Overall: Jordan Nwora profiles as a high level 3 point shooter in the NBA. Nwora has extended range with ease on spot ups all the way out to the college logo. His quick footwork combined with effortless range make him one of the draft’s best shooters. Despite needing to improve his shooting off the dribble, Nwora likely won’t have many pull-up jump shot attempts early in his career, assuming he goes to a team that maximizes his role.

Jordan Nwora’s shooting ability

Nwora is likely limited to being a shooter due to his struggles as a shot creator and as a slasher in creating space against tight defense. Combined with his mediocre athleticism, Nwora struggles to consistently create and convert easy looks at the basket, where he shot 60% as a junior. 

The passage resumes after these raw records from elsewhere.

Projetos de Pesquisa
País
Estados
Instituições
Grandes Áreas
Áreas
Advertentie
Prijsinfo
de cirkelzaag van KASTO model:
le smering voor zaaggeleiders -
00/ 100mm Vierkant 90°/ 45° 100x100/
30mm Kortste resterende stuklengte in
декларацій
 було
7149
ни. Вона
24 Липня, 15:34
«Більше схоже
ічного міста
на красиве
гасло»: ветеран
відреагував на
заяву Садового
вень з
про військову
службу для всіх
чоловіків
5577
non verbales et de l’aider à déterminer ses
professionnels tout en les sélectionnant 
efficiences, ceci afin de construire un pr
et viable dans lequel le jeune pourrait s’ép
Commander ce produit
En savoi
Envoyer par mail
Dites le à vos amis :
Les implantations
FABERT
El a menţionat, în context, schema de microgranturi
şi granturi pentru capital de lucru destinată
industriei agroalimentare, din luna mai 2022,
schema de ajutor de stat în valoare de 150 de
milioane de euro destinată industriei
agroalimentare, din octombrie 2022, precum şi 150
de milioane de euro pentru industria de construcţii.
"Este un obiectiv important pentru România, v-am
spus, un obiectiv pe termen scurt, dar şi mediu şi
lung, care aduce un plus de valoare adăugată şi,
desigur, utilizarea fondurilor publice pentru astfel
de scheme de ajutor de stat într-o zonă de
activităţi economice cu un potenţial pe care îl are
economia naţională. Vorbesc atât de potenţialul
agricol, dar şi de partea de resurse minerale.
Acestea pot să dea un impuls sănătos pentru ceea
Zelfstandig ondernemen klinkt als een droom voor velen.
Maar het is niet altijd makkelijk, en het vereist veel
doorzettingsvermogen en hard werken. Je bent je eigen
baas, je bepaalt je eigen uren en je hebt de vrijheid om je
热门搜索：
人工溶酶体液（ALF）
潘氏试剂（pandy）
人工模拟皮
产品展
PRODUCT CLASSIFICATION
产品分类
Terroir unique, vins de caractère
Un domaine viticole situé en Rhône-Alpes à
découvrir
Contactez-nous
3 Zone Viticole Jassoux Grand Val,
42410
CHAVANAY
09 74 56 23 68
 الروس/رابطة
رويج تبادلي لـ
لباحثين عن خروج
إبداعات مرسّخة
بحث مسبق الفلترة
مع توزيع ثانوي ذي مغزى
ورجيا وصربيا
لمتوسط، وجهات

Defensively, Nwora is a mixed bag. When engaged, he can make the right decisions and accurately predict the ball handler’s next move, which helps him compensate for his limited athleticism. For example:

However, he needs to improve consistency on defense in order to stick around in more than a limited role in the NBA. He already is lacking top-end athleticism and a high-level recovery ability, so he must be better about ball watching and not gambling for as many steals. 

Nwora’s defense and any creation come as a bonus in the NBA. His largest contributions will come from his shooting and being limited in making mistakes offensively.

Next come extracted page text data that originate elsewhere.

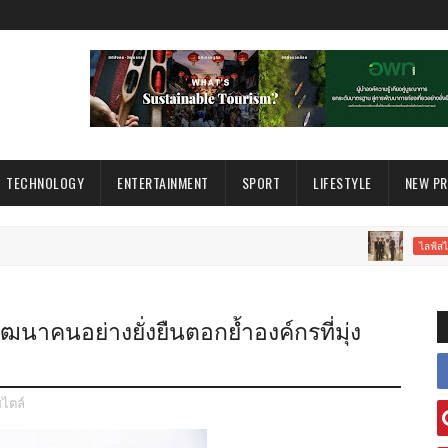
TECHNOLOGY
ENTERTAINMENT
SPORT
LIFESTYLE
NEW P
สถาน
ไลฟ์สไตล์
ฒนาคนอย่างยั่งยืนตอกย้ำองค์กรที่มุ่ง
สไตล์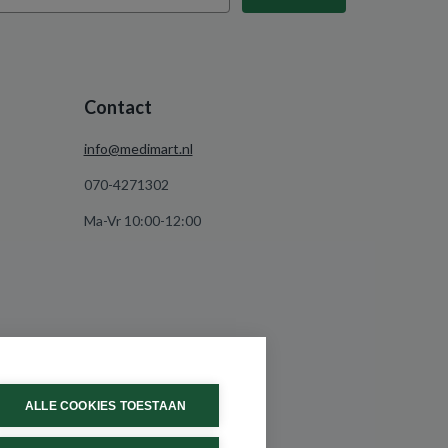
Contact
info@medimart.nl
070-4271302
Ma-Vr 10:00-12:00
ALLE COOKIES TOESTAAN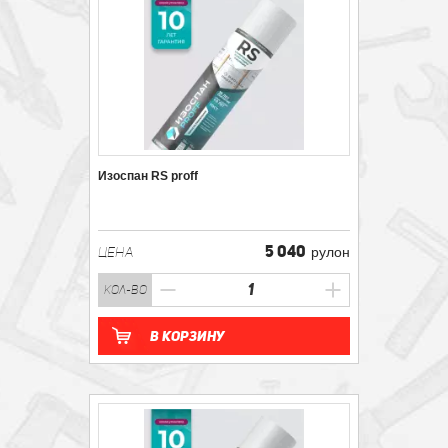
Изоспан RS proff
5 040
ЦЕНА
рулон
кол-во
В корзину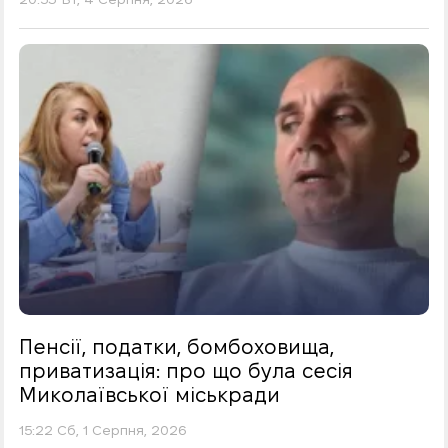
Пенсії, податки, бомбоховища,
приватизація: про що була сесія
Миколаївської міськради
15:22 Сб, 1 Серпня, 2026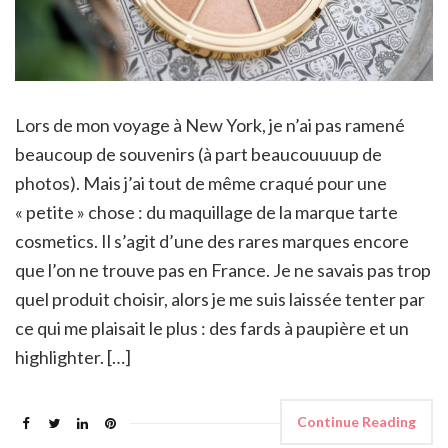
Lors de mon voyage à New York, je n’ai pas ramené
beaucoup de souvenirs (à part beaucouuuup de
photos). Mais j’ai tout de même craqué pour une
« petite » chose : du maquillage de la marque tarte
cosmetics. Il s’agit d’une des rares marques encore
que l’on ne trouve pas en France. Je ne savais pas trop
quel produit choisir, alors je me suis laissée tenter par
ce qui me plaisait le plus : des fards à paupière et un
highlighter. […]
Continue Reading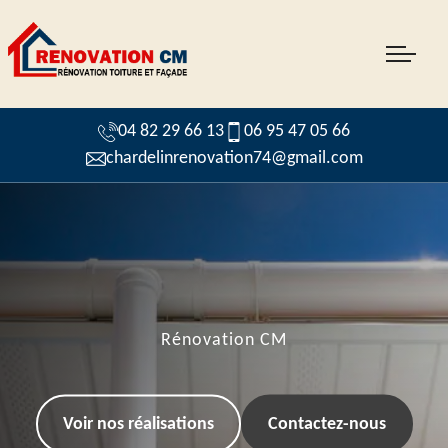
04 82 29 66 13
06 95 47 05 66
chardelinrenovation74@gmail.com
Rénovation CM
Voir nos réalisations
Contactez-nous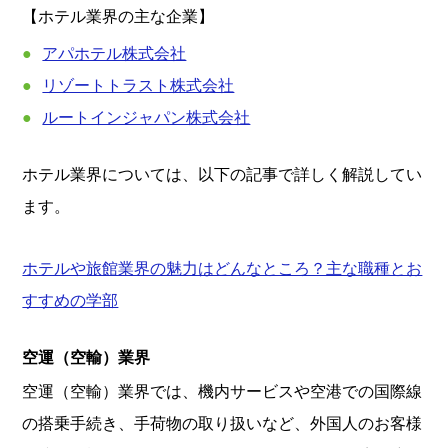
【ホテル業界の主な企業】
アパホテル株式会社
リゾートトラスト株式会社
ルートインジャパン株式会社
ホテル業界については、以下の記事で詳しく解説してい
ます。
ホテルや旅館業界の魅力はどんなところ？主な職種とお
すすめの学部
空運（空輸）業界
空運（空輸）業界では、機内サービスや空港での国際線
の搭乗手続き、手荷物の取り扱いなど、外国人のお客様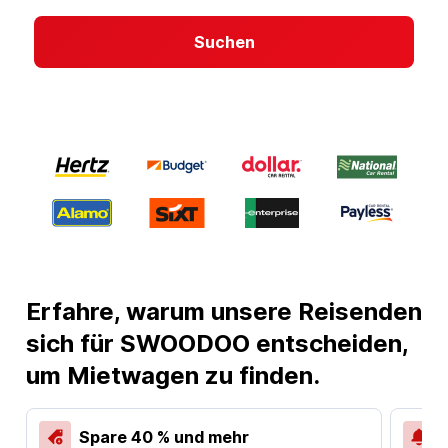
Suchen
Erfahre, warum unsere Reisenden
sich für SWOODOO entscheiden,
um Mietwagen zu finden.
Spare 40 % und mehr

NBA Comparison: Floor: Keith Bogans; Ceiling: Kentavious Caldwell-Pope

Projected draft range: 22-50

Fit with Mavs/best fit:

As the Mavs search for more shooters to surround Doncic and Porzingis, Nwora fits the bill as a fit with the 31st pick. Nwora’s shooting was one of the most impressive of any draft prospect this season. In his junior season, which he came back for after not getting a first round promise in 2019, he faced an uphill battle for his shot with an extended three point line. This year, on the same shot attempts per game from deeper distance, Nwora improved his 3P% by 3% and had 9 games with 4 or more three point makes, with only 3 games making no threes. Compare that to his sophomore year when he had 8 games of 4 or more 3 point makes and 6 games with 0 3 point makes. Furthermore, he increased his FT% by 5% on 8 less total attempts as a junior. 

In a motion offense like the Mavericks’, Nwora would be maximized in a role similar to Justin Jackson’s role this season. Nwora’s best shooting games came when he moved well off-ball and feasted on off-ball screens to be able to use his quick release to take advantage of the mismatches created. Conversely, his worst games came when he was stagnant off-ball, which has historically been an easy way to lose minutes under Rick Carlisle. 

As a coach’s son with a high IQ, Nwora should have a quick learning curve in the NBA. If Nwora were to make the Mavs, he would likely be in the 8-12th man in the rotation given the current roster. In a league where teams can never have enough shooting, Nwora checks the boxes for the Mavs’ wing depth needs.